PORT ARTHUR — Zebra mussels are one of the biggest concerns facing Texas fisheries and waterways.
The non-indigenous nuisance has already been found in Lake Texoma and Ray Roberts.
Since Texas is new to the zebra mussel fight we wanted to give you a look at what experts around the country have to say about their impact and how they are spread.
Perhaps the most well documented impacts are native mussels, which are an important food source for species like blue catfish.
Zebra mussels are anchoring themselves by the thousands to native mussels making it impossible for the native mussel to function according to the U.S. Geological Survey (USGS).
“As many as 10,000 zebra mussels have attached to a single native mussel. Our natives have all but disappeared in Lake St. Clair and the western basin of Lake Erie.”

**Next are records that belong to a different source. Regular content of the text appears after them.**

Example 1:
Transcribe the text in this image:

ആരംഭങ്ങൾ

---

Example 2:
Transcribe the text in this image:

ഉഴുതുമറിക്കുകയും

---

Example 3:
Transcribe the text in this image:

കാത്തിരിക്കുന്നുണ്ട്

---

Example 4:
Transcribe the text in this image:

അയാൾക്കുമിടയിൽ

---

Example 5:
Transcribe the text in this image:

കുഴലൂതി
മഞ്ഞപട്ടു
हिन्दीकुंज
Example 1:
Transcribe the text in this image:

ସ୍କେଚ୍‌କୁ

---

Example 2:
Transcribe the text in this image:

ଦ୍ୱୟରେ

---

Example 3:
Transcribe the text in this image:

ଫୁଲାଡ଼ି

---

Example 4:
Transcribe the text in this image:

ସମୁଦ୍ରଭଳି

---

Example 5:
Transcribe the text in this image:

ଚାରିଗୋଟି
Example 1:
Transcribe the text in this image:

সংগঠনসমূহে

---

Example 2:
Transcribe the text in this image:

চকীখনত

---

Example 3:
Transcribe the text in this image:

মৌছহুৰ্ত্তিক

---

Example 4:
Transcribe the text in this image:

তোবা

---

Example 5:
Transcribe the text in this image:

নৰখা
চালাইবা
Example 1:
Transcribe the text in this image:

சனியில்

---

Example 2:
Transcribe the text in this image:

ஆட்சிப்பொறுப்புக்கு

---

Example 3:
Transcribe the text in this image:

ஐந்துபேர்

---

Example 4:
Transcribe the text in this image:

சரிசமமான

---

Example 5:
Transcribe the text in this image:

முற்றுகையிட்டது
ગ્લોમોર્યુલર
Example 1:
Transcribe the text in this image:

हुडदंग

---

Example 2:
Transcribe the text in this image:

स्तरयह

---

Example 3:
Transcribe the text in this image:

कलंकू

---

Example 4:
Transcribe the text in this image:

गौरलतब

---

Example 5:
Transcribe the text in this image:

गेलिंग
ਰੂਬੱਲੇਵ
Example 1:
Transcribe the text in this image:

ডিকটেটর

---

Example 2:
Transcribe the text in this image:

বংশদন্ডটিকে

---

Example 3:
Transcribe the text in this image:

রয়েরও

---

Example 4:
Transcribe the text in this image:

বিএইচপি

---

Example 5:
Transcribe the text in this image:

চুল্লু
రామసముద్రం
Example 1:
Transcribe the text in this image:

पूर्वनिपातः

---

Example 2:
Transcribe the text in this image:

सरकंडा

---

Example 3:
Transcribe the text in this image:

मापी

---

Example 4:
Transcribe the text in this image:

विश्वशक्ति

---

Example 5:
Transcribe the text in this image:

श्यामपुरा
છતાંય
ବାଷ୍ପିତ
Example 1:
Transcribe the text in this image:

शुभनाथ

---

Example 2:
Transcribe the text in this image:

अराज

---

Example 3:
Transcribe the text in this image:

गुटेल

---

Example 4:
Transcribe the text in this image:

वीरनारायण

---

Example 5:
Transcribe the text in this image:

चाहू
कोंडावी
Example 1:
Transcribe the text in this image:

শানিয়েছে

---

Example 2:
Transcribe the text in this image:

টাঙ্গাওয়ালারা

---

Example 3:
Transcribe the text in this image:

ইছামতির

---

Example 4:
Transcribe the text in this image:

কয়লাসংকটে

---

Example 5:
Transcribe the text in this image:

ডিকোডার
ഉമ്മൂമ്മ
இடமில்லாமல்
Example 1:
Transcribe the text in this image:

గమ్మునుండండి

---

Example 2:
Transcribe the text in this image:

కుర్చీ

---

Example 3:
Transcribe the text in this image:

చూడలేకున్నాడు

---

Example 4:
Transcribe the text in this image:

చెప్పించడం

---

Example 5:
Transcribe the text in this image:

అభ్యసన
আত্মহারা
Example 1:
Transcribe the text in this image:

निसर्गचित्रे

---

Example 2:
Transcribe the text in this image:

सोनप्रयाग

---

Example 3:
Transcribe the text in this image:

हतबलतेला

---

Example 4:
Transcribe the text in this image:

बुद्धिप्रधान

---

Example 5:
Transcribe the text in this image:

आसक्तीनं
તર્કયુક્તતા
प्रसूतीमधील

Zebra mussels are filtering the Great Lakes at an amazing rate, making the lake very clear according to USGS officials.
“Most people assume that this increased visibility in the water must mean the water is "cleaner". Not true. All they have done is filter out all the algae which normally would be food for native microscopic organisms.”

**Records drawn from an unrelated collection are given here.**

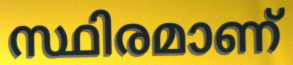
സ്ഥിരമാണ്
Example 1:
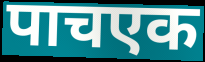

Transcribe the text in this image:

पाचएक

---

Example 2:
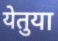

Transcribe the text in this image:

येतुया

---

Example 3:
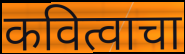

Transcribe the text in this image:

कवित्वाचा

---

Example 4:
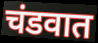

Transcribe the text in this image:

चंडवात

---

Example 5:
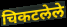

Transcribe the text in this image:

चिकटलेले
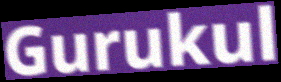
Gurukul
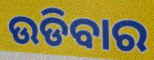
ଉଡିବାର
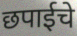
छपाईचे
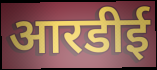
आरडीई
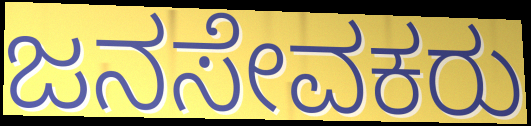
ಜನಸೇವಕರು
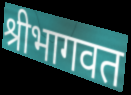
श्रीभागवत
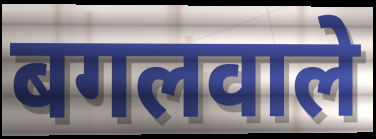
बगलवाले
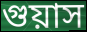
গুয়াস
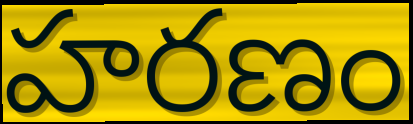
హరణం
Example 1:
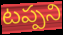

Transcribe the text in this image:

టప్పని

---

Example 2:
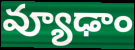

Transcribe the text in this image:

వ్యూఢాం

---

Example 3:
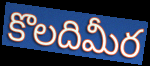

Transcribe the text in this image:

కొలదిమీర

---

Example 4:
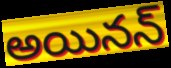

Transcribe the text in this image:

అయినన్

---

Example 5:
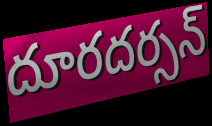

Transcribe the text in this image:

దూరదర్సన్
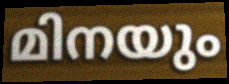
മിനയും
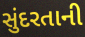
સુંદરતાની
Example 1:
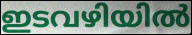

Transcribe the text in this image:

ഇടവഴിയിൽ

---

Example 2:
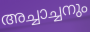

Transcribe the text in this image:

അച്ചാച്ചനും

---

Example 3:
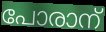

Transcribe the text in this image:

പോരാന്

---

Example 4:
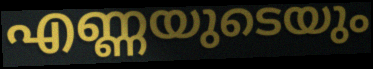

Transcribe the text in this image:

എണ്ണയുടെയും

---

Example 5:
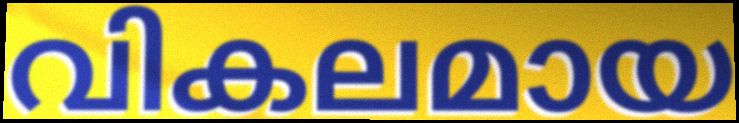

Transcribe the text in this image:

വികലമായ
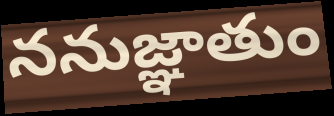
ననుజ్ఞాతుం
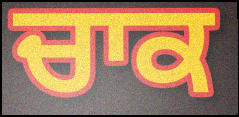
ਚਾਕ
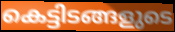
കെട്ടിടങ്ങളുടെ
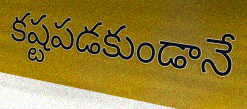
కష్టపడకుండానే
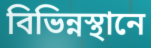
বিভিন্নস্থানে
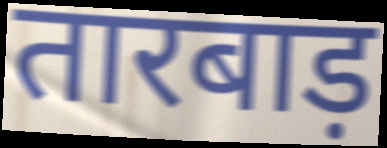
तारबाड़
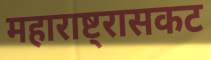
महाराष्ट्रासकट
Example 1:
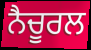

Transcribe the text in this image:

ਨੈਚੂਰਲ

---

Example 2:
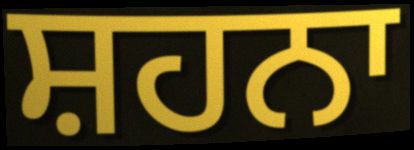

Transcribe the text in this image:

ਸ਼ਹਨਾ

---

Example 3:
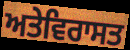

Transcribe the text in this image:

ਅਤੇਵਿਰਾਸਤ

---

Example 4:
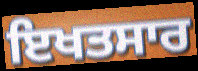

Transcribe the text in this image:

ਇਖਤਸਾਰ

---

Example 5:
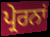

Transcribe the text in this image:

ਪ੍ਰੇਰਨਾਂ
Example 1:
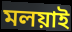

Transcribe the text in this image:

মলয়াই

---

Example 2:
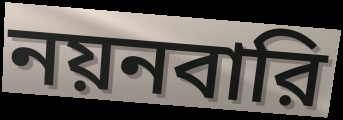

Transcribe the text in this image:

নয়নবারি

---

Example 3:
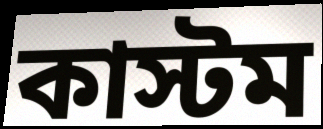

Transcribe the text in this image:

কাস্টম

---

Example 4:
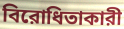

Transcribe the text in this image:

বিরোধিতাকারী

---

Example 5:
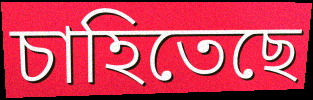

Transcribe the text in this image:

চাহিতেছে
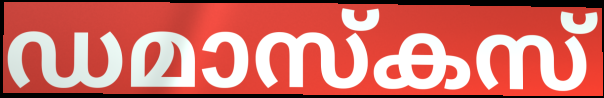
ഡമാസ്കസ്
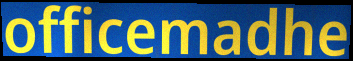
officemadhe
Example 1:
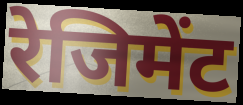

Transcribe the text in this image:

रेजिमेंट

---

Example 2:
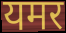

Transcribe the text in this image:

यमर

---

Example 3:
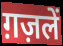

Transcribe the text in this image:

ग़ज़लें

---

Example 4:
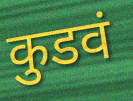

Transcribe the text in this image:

कुडवं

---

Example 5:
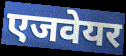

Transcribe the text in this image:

एजवेयर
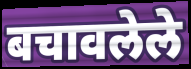
बचावलेले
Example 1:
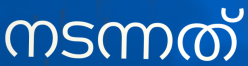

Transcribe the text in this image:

നടന്നത്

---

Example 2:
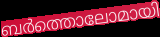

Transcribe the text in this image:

ബർത്തൊലോമായി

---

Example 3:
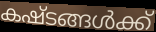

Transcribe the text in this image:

കഷ്ടങ്ങൾക്ക്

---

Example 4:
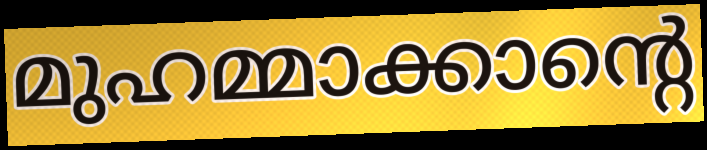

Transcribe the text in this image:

മുഹമ്മാക്കാന്റെ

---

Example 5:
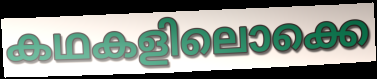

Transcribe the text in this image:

കഥകളിലൊക്കെ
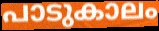
പാടുകാലം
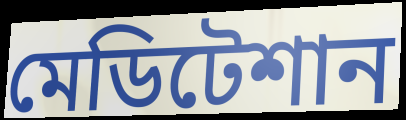
মেডিটেশান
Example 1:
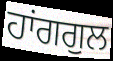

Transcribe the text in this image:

ਹਾਂਗਗੁਲ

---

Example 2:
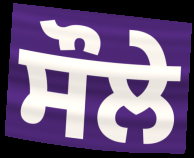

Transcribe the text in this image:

ਸੌਲੇ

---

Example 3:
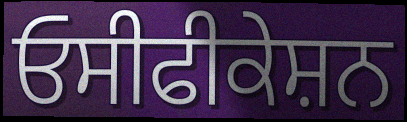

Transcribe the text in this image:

ਓਸੀਫੀਕੇਸ਼ਨ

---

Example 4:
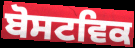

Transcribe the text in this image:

ਬੋਸਟਵਿਕ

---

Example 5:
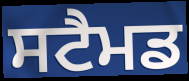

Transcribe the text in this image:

ਸਟੈਮਡ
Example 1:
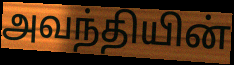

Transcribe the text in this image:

அவந்தியின்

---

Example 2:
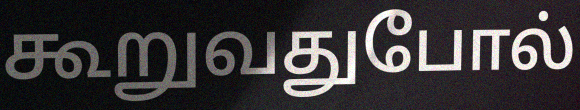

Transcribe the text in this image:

கூறுவதுபோல்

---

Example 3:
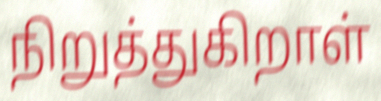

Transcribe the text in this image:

நிறுத்துகிறாள்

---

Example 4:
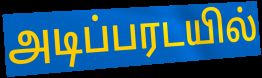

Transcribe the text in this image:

அடிப்பரடயில்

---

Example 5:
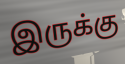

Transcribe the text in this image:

இருக்கு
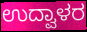
ಉದ್ವಾಳರ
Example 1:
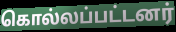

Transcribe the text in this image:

கொல்லப்பட்டனர்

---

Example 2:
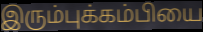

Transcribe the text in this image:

இரும்புக்கம்பியை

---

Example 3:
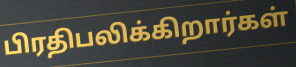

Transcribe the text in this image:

பிரதிபலிக்கிறார்கள்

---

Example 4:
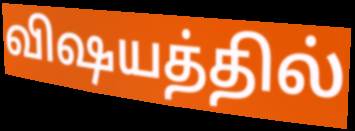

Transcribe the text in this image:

விஷயத்தில்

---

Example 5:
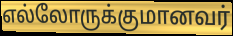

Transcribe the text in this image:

எல்லோருக்குமானவர்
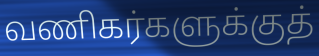
வணிகர்களுக்குத்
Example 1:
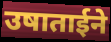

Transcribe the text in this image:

उषाताईने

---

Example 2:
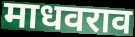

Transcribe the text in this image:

माधवराव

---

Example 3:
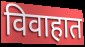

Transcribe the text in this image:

विवाहात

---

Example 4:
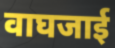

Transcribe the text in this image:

वाघजाई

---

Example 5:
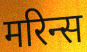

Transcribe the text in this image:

मरिन्स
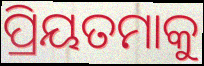
ପ୍ରିୟତମାକୁ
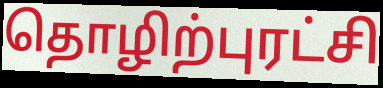
தொழிற்புரட்சி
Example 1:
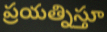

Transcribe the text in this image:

ప్రయత్నిస్తూ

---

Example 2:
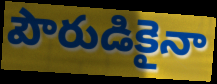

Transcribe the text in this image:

పౌరుడికైనా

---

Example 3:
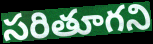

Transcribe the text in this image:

సరితూగని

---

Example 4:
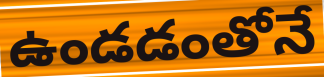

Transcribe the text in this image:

ఉండడంతోనే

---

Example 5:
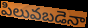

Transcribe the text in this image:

పిలువబడెనా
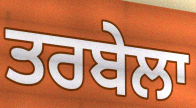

Interestingly the USGS Great Lakes regional branch said they have some positive impacts.
“As the lakes clear, the brighter light levels cause aquatic plants to increase in number and size. This increased plant growth can be beneficial to some fish such as northern pike and to yellow perch.”
Studies so far have shown no significant negative impact on fish populations in zebra mussel lakes. Most of the studies have been conducted in northern waters so the jury is still out on how it might affect largemouth bass for example in Texas waters.
According to TPWD one zebra mussel can produce 30,000 to a million offspring in just one year.